About this exercise:
Only the lines from the one with "[186,764,294,774] 0x0000-0x0EFF ->" to the end of the records are wanted, each repeated exactly, both ends included.

Source material:
****************************************
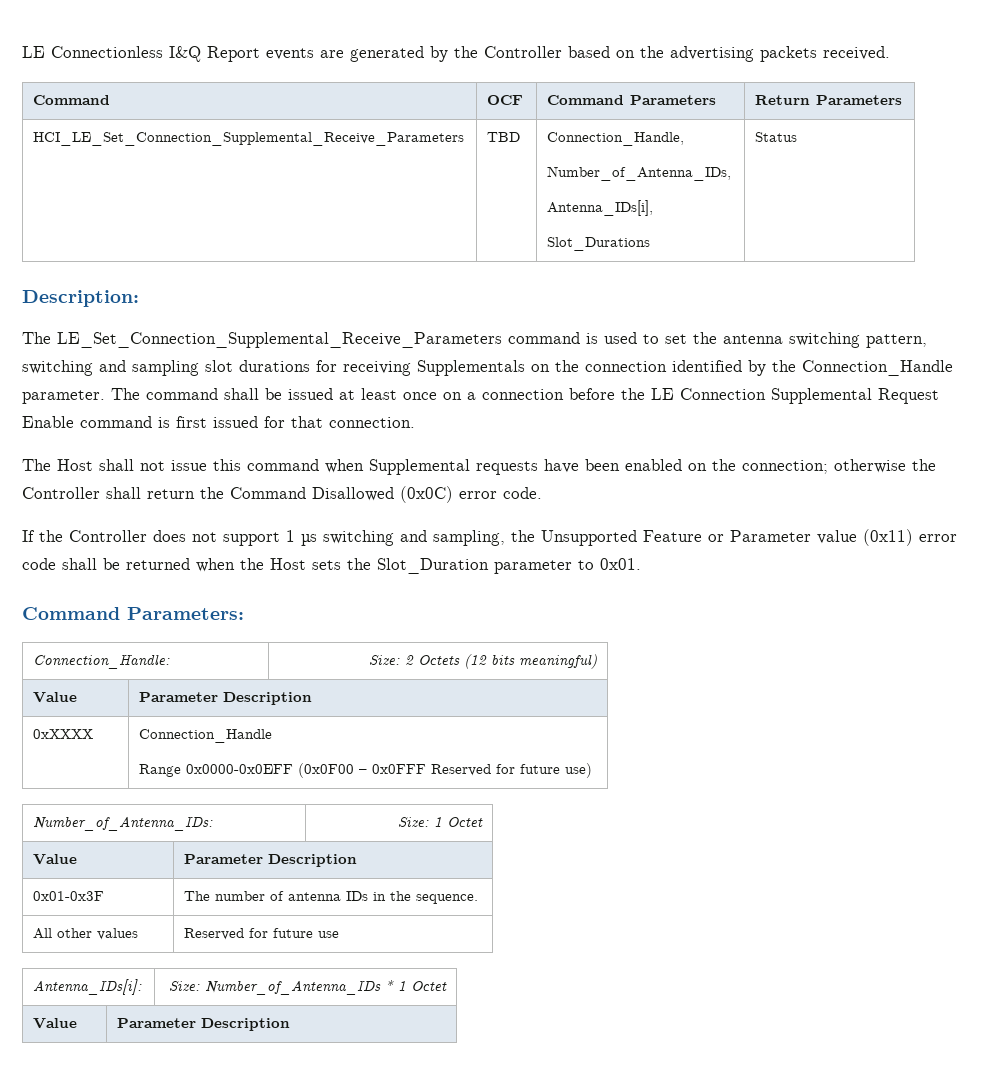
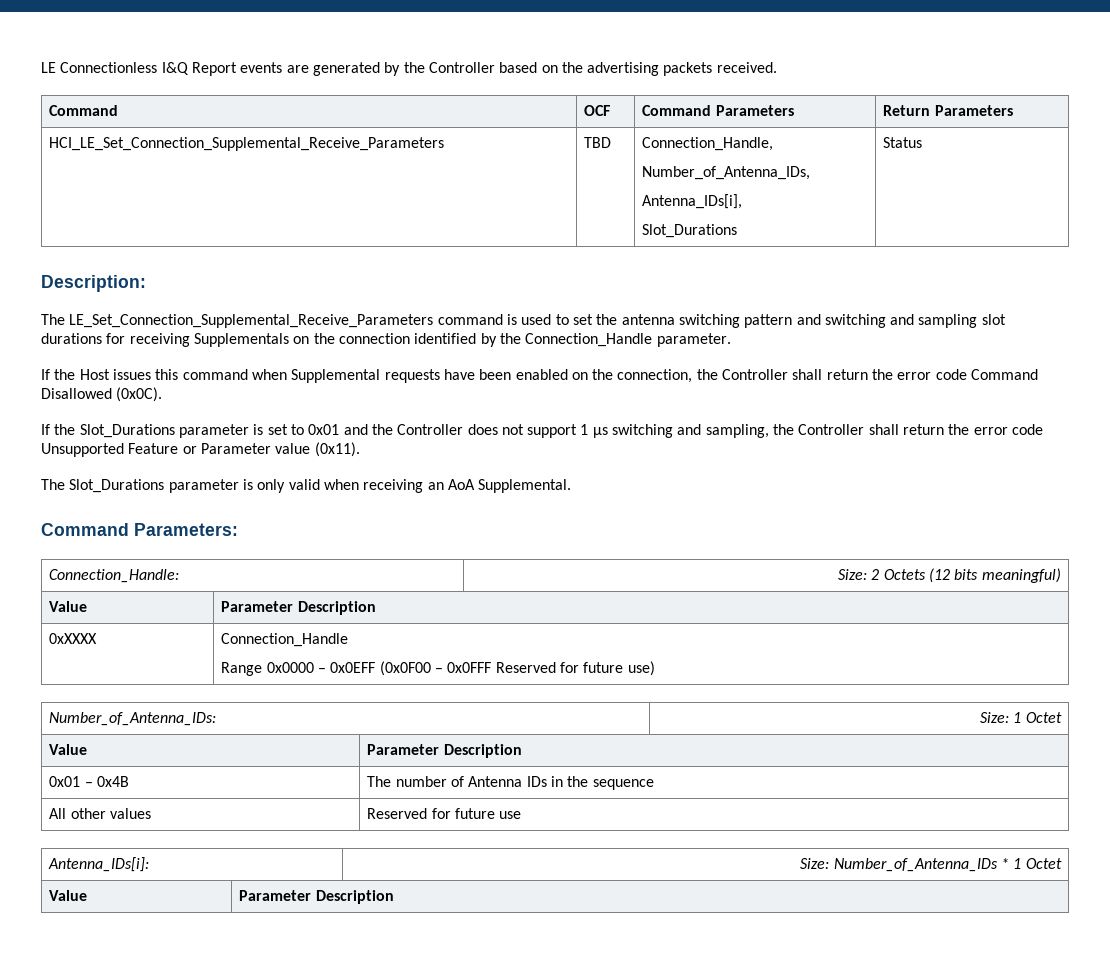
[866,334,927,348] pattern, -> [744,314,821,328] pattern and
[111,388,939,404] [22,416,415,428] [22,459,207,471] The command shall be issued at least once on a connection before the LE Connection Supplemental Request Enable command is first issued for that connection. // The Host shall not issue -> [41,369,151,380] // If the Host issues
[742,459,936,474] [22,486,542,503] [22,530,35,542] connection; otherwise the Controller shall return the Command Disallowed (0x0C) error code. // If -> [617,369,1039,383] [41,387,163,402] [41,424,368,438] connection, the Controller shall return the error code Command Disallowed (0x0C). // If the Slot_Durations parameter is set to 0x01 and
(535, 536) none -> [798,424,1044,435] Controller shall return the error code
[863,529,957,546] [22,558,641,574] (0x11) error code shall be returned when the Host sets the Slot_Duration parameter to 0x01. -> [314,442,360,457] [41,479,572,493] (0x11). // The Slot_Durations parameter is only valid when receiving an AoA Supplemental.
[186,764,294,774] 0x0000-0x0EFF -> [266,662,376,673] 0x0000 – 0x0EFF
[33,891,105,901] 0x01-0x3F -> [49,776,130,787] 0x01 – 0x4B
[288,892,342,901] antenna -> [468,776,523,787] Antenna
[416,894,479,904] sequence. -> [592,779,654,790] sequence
****************************************
Answer to this task:
[186,764,294,774] 0x0000-0x0EFF -> [266,662,376,673] 0x0000 – 0x0EFF
[33,891,105,901] 0x01-0x3F -> [49,776,130,787] 0x01 – 0x4B
[288,892,342,901] antenna -> [468,776,523,787] Antenna
[416,894,479,904] sequence. -> [592,779,654,790] sequence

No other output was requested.